START The input
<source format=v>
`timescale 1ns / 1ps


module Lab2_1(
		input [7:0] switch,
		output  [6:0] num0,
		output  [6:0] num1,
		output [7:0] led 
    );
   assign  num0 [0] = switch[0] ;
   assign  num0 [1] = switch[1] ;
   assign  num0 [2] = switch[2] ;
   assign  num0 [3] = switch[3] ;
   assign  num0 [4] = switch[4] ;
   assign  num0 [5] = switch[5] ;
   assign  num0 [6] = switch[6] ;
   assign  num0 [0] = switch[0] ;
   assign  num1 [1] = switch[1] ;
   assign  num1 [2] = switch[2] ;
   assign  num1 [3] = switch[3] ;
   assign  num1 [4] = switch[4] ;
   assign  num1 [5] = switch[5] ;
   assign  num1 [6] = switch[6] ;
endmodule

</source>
END The input
START The input
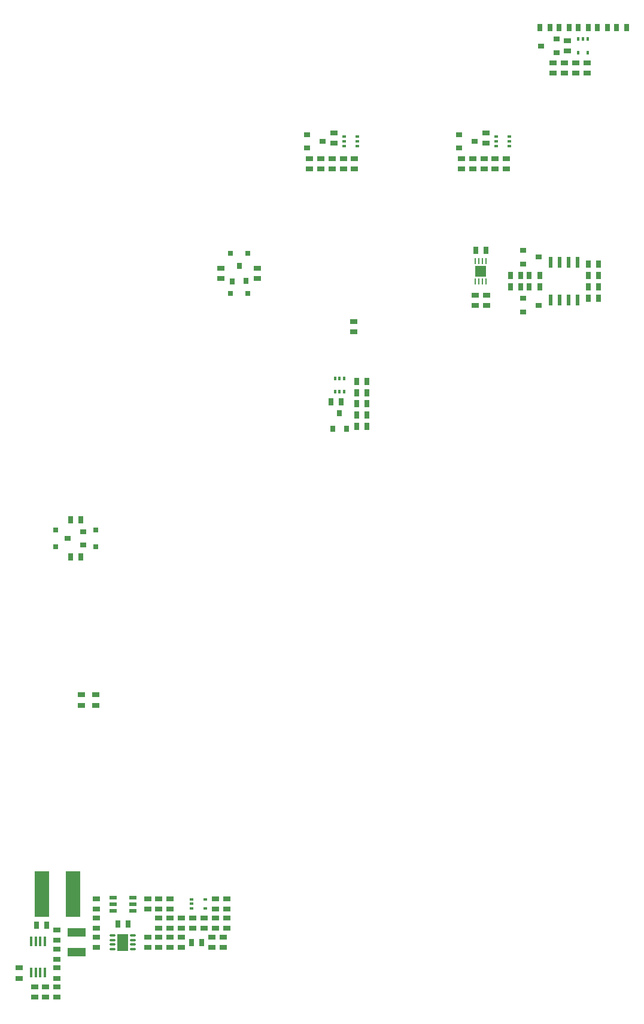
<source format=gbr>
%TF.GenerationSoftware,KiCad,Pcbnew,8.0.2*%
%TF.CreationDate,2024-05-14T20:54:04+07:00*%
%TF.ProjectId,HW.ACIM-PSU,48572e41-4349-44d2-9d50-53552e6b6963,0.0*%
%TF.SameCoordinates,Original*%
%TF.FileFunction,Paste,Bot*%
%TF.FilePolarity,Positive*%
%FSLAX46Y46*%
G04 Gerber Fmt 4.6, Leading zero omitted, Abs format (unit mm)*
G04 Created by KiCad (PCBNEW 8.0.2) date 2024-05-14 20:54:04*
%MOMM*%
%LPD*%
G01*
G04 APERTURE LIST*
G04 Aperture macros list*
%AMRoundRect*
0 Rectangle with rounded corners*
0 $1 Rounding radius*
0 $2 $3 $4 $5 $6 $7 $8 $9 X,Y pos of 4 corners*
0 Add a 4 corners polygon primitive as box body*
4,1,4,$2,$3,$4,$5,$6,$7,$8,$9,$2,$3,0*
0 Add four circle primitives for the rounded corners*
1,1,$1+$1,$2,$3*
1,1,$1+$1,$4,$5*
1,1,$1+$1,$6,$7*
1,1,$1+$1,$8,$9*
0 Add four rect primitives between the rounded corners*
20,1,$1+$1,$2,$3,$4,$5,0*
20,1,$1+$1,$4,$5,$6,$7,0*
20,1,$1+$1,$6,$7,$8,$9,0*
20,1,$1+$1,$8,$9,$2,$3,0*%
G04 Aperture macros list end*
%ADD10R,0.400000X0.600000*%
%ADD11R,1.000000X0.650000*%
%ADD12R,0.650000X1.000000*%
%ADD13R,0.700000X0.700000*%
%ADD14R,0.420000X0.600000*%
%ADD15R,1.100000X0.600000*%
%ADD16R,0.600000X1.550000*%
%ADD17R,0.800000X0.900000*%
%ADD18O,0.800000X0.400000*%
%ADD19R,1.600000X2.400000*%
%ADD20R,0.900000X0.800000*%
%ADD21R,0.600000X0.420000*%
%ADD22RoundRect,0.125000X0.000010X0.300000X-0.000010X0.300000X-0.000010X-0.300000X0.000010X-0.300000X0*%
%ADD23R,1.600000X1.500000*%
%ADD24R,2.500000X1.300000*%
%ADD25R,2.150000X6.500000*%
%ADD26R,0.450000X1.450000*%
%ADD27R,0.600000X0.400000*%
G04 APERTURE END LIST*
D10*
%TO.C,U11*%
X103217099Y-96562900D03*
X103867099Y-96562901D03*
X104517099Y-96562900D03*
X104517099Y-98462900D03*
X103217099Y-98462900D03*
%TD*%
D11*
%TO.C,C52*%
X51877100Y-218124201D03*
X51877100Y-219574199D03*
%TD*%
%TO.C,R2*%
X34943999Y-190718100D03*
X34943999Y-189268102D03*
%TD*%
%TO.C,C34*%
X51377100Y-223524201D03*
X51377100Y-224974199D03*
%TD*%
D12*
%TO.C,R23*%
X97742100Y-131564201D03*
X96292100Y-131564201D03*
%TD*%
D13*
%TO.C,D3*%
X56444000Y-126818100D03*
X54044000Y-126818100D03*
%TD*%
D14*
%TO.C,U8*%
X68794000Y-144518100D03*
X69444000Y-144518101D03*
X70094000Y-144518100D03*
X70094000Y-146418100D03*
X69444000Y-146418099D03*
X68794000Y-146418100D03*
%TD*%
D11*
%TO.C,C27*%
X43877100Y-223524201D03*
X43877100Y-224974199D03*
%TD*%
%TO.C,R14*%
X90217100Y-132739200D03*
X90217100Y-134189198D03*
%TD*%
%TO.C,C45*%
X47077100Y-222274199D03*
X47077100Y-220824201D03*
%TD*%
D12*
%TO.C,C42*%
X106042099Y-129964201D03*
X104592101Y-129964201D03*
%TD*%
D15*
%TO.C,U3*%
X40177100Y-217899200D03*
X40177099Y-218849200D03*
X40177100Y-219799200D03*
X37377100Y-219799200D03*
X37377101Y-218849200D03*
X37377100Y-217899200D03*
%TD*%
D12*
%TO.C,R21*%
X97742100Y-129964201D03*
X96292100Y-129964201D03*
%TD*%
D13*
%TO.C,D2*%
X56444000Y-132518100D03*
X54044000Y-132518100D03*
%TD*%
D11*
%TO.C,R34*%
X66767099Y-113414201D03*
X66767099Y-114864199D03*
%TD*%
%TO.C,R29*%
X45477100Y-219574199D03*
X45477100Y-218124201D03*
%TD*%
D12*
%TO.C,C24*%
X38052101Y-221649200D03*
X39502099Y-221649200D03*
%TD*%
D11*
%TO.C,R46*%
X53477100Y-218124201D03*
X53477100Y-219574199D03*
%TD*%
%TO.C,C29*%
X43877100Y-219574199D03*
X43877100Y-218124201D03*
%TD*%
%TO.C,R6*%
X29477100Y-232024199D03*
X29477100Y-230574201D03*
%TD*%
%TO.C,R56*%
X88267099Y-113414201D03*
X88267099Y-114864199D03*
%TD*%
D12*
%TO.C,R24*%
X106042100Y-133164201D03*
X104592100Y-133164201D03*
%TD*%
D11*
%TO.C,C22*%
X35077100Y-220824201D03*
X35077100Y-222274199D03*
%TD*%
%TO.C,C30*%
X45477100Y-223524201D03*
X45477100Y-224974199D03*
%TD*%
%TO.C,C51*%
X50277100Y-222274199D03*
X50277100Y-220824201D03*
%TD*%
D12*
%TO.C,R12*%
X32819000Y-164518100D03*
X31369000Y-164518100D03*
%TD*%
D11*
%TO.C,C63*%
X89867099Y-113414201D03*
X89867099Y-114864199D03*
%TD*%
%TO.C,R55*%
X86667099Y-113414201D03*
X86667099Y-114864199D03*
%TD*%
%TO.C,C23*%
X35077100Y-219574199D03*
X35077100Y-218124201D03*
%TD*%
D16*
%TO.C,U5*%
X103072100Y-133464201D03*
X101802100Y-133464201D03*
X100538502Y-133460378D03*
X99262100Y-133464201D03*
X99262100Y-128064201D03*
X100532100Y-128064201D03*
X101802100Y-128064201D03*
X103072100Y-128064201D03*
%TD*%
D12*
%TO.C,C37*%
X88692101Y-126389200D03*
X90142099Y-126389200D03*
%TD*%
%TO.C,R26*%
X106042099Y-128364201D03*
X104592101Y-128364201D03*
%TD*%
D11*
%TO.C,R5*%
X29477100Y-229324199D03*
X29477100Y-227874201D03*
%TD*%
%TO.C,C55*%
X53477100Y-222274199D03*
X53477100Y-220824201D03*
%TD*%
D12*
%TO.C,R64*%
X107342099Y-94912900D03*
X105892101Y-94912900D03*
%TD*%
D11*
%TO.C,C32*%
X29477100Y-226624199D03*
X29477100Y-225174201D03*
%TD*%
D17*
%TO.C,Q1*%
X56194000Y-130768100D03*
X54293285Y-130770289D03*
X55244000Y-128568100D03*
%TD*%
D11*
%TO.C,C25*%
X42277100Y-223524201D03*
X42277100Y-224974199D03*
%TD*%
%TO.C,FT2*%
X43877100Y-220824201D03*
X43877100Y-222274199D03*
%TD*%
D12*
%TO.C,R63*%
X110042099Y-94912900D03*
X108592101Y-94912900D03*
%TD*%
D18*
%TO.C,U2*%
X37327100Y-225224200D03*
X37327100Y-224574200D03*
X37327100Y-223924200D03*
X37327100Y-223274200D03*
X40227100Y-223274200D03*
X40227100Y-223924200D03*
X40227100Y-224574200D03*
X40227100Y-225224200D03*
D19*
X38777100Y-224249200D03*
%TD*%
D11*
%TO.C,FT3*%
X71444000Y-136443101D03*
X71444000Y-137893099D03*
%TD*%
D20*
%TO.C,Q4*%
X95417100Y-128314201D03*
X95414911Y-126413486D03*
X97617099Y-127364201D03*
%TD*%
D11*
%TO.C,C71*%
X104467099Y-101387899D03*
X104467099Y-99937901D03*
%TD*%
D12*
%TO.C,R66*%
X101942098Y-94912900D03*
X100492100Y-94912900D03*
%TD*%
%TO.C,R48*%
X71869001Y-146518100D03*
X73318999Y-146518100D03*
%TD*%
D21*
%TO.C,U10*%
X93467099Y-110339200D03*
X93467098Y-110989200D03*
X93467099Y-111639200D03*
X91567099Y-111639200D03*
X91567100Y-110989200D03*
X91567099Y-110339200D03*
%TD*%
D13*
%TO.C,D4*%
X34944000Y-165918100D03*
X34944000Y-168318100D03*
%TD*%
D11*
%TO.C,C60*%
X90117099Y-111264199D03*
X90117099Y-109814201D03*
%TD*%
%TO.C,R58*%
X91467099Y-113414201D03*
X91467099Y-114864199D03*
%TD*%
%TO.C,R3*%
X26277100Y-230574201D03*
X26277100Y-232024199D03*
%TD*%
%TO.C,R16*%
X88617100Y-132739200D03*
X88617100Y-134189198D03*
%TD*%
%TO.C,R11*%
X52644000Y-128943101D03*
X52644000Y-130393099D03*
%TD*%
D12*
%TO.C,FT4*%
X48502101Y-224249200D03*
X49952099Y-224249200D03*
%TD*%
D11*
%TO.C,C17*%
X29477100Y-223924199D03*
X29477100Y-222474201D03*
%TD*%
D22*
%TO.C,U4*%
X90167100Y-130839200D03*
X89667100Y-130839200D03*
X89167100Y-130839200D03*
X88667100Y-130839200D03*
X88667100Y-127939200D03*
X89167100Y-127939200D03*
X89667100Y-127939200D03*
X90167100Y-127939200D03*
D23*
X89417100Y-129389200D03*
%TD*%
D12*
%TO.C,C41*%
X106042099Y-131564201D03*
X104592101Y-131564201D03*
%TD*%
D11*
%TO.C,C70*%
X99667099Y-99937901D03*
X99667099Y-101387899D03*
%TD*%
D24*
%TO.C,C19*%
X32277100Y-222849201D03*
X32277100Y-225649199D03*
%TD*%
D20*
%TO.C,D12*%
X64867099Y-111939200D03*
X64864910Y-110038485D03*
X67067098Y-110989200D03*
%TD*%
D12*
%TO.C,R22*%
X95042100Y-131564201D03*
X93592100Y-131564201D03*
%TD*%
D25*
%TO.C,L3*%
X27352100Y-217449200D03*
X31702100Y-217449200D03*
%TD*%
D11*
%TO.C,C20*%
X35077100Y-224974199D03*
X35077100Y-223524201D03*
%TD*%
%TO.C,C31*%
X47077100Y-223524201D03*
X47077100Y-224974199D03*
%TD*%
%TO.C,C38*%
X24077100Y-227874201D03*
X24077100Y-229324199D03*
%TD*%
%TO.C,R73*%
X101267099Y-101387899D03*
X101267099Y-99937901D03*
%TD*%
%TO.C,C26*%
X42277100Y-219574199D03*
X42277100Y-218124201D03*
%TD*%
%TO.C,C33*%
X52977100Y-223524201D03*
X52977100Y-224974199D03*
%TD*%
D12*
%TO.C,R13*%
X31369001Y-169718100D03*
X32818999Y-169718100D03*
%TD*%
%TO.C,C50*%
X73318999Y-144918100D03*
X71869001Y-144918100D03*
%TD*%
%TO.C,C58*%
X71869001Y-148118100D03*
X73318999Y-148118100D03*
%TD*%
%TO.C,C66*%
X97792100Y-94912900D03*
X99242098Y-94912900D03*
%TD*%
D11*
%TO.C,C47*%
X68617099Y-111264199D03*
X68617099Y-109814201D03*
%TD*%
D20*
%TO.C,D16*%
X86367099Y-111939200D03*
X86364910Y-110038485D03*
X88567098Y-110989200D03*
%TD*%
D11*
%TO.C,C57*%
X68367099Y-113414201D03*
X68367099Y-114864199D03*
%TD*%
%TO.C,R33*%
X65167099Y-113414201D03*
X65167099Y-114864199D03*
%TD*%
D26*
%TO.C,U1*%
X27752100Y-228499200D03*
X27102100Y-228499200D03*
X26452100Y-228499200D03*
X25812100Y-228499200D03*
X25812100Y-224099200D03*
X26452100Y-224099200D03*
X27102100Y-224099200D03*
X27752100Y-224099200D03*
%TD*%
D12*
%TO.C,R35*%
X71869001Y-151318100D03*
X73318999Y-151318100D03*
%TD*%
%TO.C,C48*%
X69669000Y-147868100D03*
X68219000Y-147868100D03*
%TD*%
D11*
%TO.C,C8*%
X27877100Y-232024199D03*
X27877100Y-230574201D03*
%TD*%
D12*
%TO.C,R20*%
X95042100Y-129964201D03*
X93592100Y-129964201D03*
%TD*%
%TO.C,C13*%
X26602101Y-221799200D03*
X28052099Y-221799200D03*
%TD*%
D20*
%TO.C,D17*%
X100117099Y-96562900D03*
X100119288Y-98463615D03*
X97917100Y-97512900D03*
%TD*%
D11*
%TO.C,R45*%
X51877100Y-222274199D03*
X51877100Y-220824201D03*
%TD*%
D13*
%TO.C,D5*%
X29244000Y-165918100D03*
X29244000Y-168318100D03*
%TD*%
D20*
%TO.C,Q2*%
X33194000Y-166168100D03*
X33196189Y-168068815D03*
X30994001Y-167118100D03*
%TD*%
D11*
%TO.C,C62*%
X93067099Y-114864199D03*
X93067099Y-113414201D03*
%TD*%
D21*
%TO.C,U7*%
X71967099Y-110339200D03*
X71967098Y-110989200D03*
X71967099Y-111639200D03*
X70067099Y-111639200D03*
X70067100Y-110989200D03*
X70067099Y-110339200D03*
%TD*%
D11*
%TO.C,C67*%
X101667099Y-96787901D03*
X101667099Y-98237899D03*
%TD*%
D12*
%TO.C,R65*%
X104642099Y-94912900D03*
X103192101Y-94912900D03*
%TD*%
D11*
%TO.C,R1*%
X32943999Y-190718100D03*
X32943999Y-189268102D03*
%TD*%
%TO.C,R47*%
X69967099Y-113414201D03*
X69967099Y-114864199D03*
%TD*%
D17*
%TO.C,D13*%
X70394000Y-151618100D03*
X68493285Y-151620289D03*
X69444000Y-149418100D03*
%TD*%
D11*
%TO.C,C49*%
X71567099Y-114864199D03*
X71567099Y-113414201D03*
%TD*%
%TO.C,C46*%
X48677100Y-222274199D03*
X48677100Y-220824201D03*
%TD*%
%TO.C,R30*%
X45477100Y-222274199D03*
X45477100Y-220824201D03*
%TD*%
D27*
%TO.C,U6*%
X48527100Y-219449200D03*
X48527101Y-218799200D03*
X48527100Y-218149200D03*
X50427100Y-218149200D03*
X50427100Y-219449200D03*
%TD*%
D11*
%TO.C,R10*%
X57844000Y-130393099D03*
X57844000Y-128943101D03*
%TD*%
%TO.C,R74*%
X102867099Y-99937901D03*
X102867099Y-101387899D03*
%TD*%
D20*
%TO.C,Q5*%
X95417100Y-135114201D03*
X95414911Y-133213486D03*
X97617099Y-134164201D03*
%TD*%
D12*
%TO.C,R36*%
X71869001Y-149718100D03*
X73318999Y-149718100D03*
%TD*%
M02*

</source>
END The input
Please copy, exactly and with nothing else, the lines above beginning at the line that has "X101267099Y-99937901D03*" and ending with the line that has "X68367099Y-113414201D03*".

Exercise result>
X101267099Y-99937901D03*
%TD*%
%TO.C,C26*%
X42277100Y-219574199D03*
X42277100Y-218124201D03*
%TD*%
%TO.C,C33*%
X52977100Y-223524201D03*
X52977100Y-224974199D03*
%TD*%
D12*
%TO.C,R13*%
X31369001Y-169718100D03*
X32818999Y-169718100D03*
%TD*%
%TO.C,C50*%
X73318999Y-144918100D03*
X71869001Y-144918100D03*
%TD*%
%TO.C,C58*%
X71869001Y-148118100D03*
X73318999Y-148118100D03*
%TD*%
%TO.C,C66*%
X97792100Y-94912900D03*
X99242098Y-94912900D03*
%TD*%
D11*
%TO.C,C47*%
X68617099Y-111264199D03*
X68617099Y-109814201D03*
%TD*%
D20*
%TO.C,D16*%
X86367099Y-111939200D03*
X86364910Y-110038485D03*
X88567098Y-110989200D03*
%TD*%
D11*
%TO.C,C57*%
X68367099Y-113414201D03*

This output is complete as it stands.